» **OBJECTIF DU TRAVAIL**
Restituez intégralement et à l'identique le texte sur Le Paradis perdu de Théodore Dubois.

» **TEXTE PRÉSENTÉ**
/---
L'Enfer est pavé de bonnes intentions

Le Paradis perdu

Par Laurent Bury | jeu 29 Mars 2012 | Imprimer
 
Premier Grand Prix de Rome en 1861 avec sa cantate Atala, Théodore Dubois (1837-1924) composa entre 1873 et 1895 quelques opéras, ballets et opéras-comiques, mais c’est surtout pour sa musique religieuse qu’il est encore connu aujourd’hui, notamment ses pièces pour orgue. Les qualités dramatiques ne manquent pourtant pas dans ce Paradis perdu, commencé dès 1871 mais créé seulement sept ans plus tard, dans le cadre d’un concours organisé par la ville de Paris, dont le co-lauréat fut Benjamin Godard avec sa symphonie dramatique Le Tasse.
 
Au printemps 2012, le Centre de musique romantique française a décidé de rendre hommage à ce compositeur bien oublié, alors que paraît le disque Aparté qui ressuscite sa grande œuvre inspirée par la Bible (ou plutôt par le poème épique de Milton). Entreprise éminemment louable, mais qui pose néanmoins un sérieux problème, lié à l’établissement de la partition. L’arrangement réalisé par Olivier Schmitt pour les dix solistes de l’ensemble Les Siècles, plus un pianiste, ne manque pas d’étonner parfois, avec des combinaisons de timbres qu’on jurerait anachroniques : à certaines mesures, l’orchestre sonne comme du Messiaen plus que comme un oratorio composé sous la Troisième République. Le pupitre des vents paraît souvent trop présent par rapport au quintette à corde. On peut également supposer que le chœur dirigé en 1878 par Edouard Colonne était autrement fourni que les trente-deux chanteurs des Cris de Paris, dont la prestation est néanmoins brillante, autant en Séraphins qu’en Damnés.
\---
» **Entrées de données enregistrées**
/---
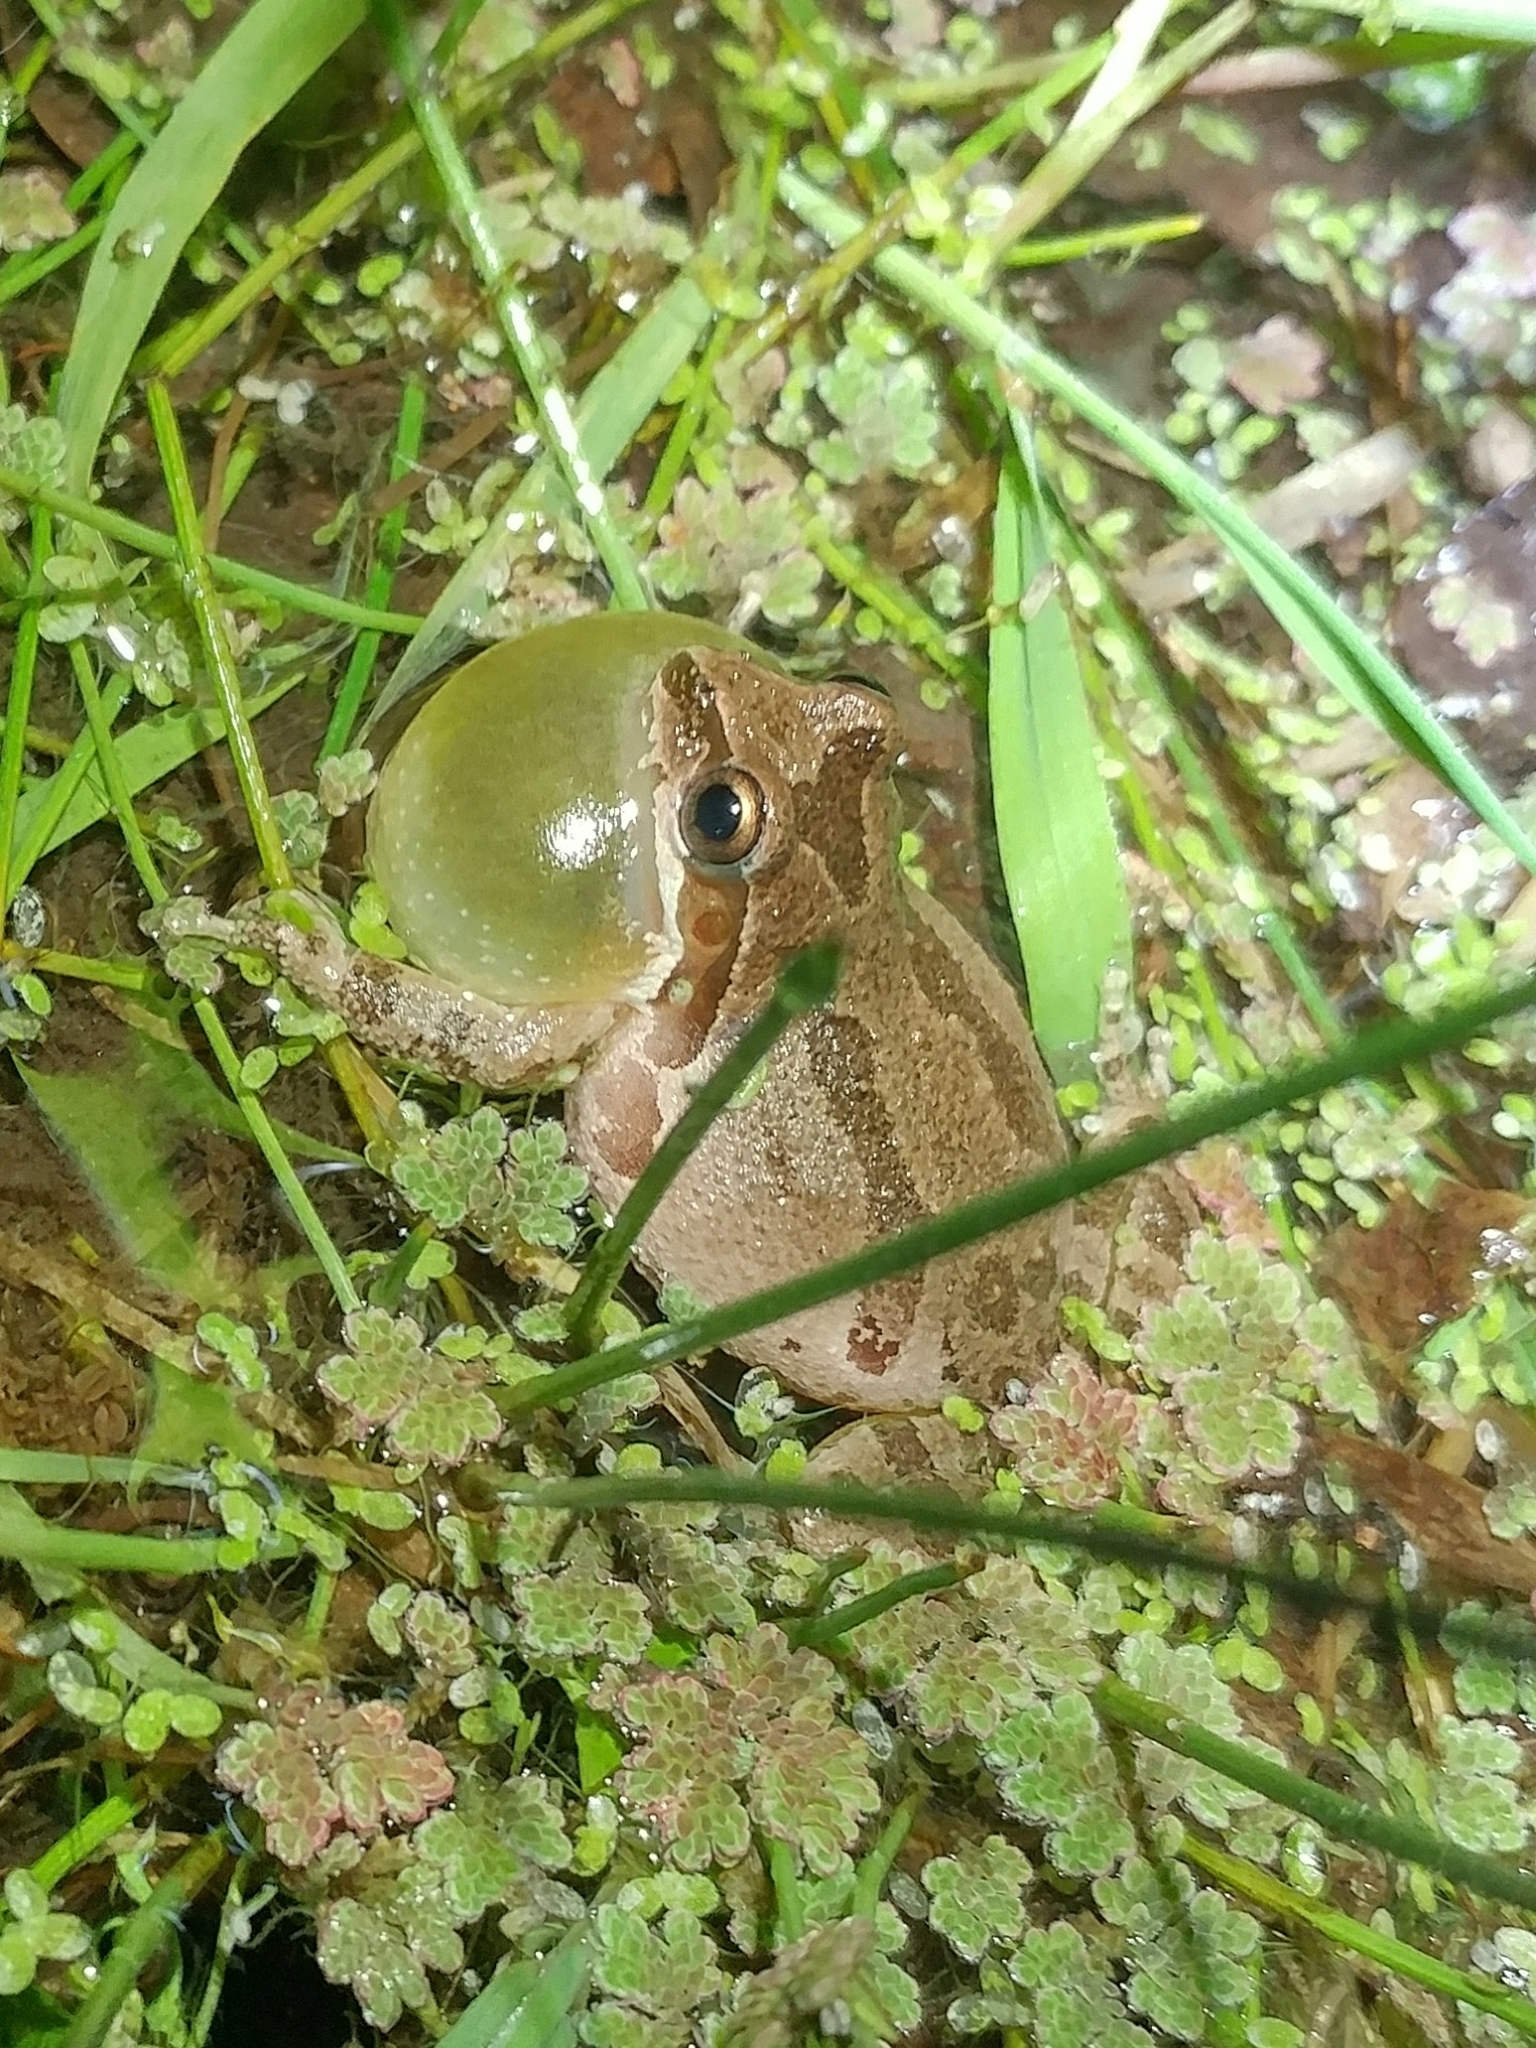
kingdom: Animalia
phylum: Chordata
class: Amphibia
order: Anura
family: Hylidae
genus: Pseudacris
\---
/---
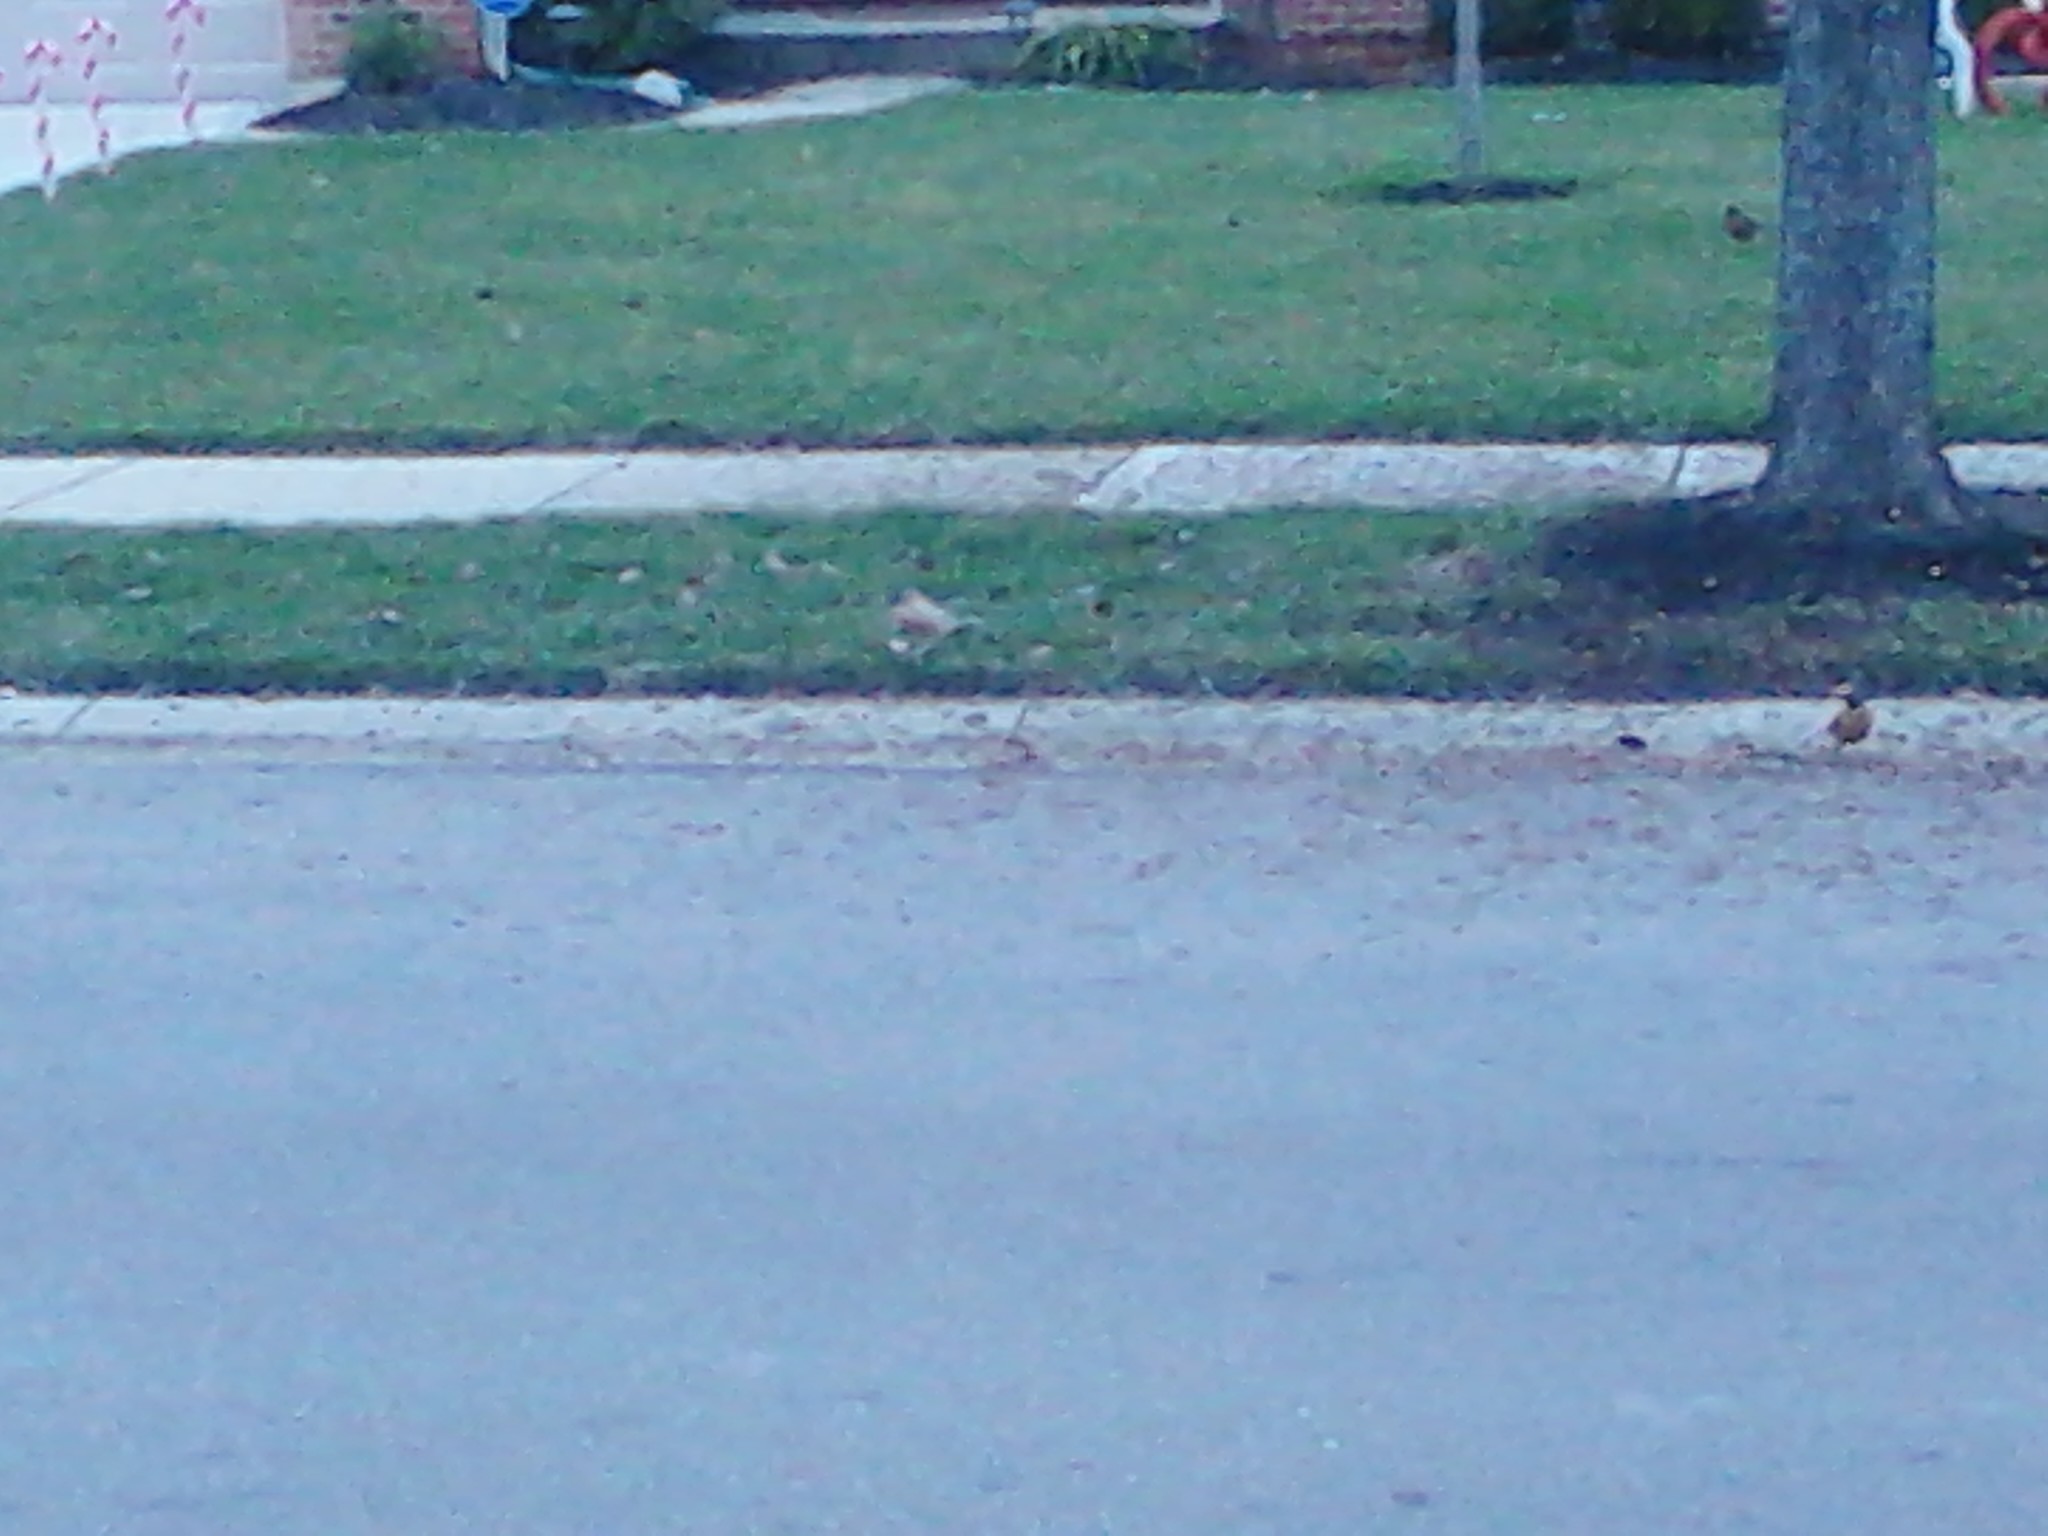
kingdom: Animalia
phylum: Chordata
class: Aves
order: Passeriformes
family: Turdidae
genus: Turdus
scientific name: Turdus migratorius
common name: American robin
\---
/---
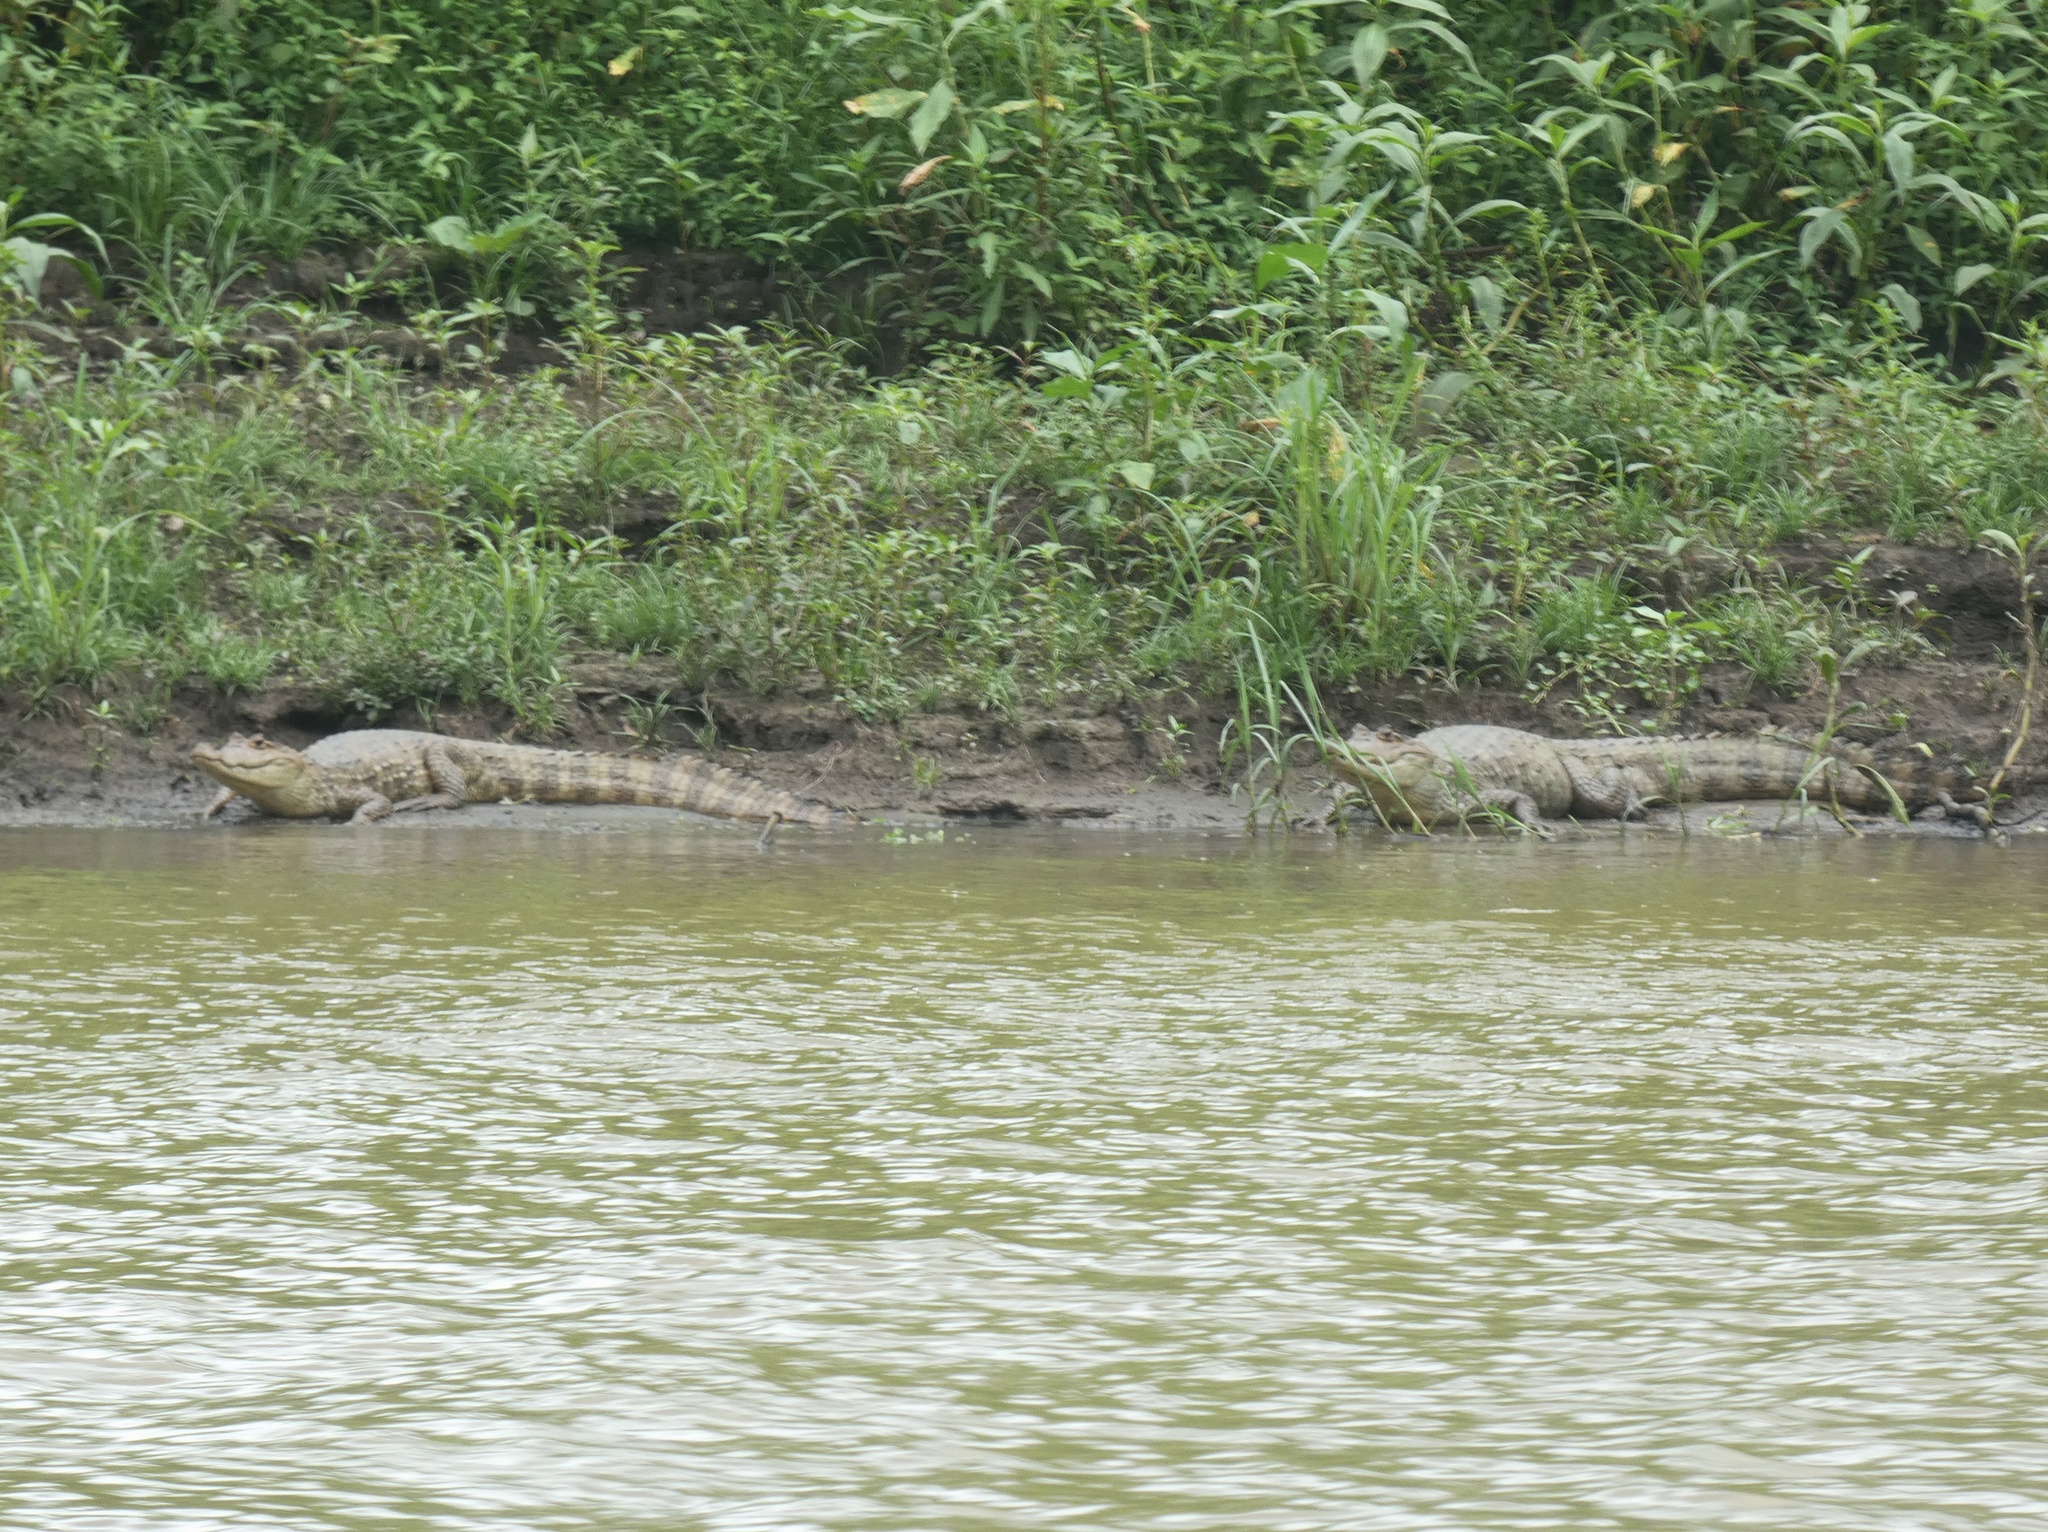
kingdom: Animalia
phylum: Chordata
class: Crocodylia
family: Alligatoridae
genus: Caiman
\---
» **RÉSOLUTION DU PROBLÈME**
L'Enfer est pavé de bonnes intentions

Le Paradis perdu

Par Laurent Bury | jeu 29 Mars 2012 | Imprimer
 
Premier Grand Prix de Rome en 1861 avec sa cantate Atala, Théodore Dubois (1837-1924) composa entre 1873 et 1895 quelques opéras, ballets et opéras-comiques, mais c’est surtout pour sa musique religieuse qu’il est encore connu aujourd’hui, notamment ses pièces pour orgue. Les qualités dramatiques ne manquent pourtant pas dans ce Paradis perdu, commencé dès 1871 mais créé seulement sept ans plus tard, dans le cadre d’un concours organisé par la ville de Paris, dont le co-lauréat fut Benjamin Godard avec sa symphonie dramatique Le Tasse.
 
Au printemps 2012, le Centre de musique romantique française a décidé de rendre hommage à ce compositeur bien oublié, alors que paraît le disque Aparté qui ressuscite sa grande œuvre inspirée par la Bible (ou plutôt par le poème épique de Milton). Entreprise éminemment louable, mais qui pose néanmoins un sérieux problème, lié à l’établissement de la partition. L’arrangement réalisé par Olivier Schmitt pour les dix solistes de l’ensemble Les Siècles, plus un pianiste, ne manque pas d’étonner parfois, avec des combinaisons de timbres qu’on jurerait anachroniques : à certaines mesures, l’orchestre sonne comme du Messiaen plus que comme un oratorio composé sous la Troisième République. Le pupitre des vents paraît souvent trop présent par rapport au quintette à corde. On peut également supposer que le chœur dirigé en 1878 par Edouard Colonne était autrement fourni que les trente-deux chanteurs des Cris de Paris, dont la prestation est néanmoins brillante, autant en Séraphins qu’en Damnés.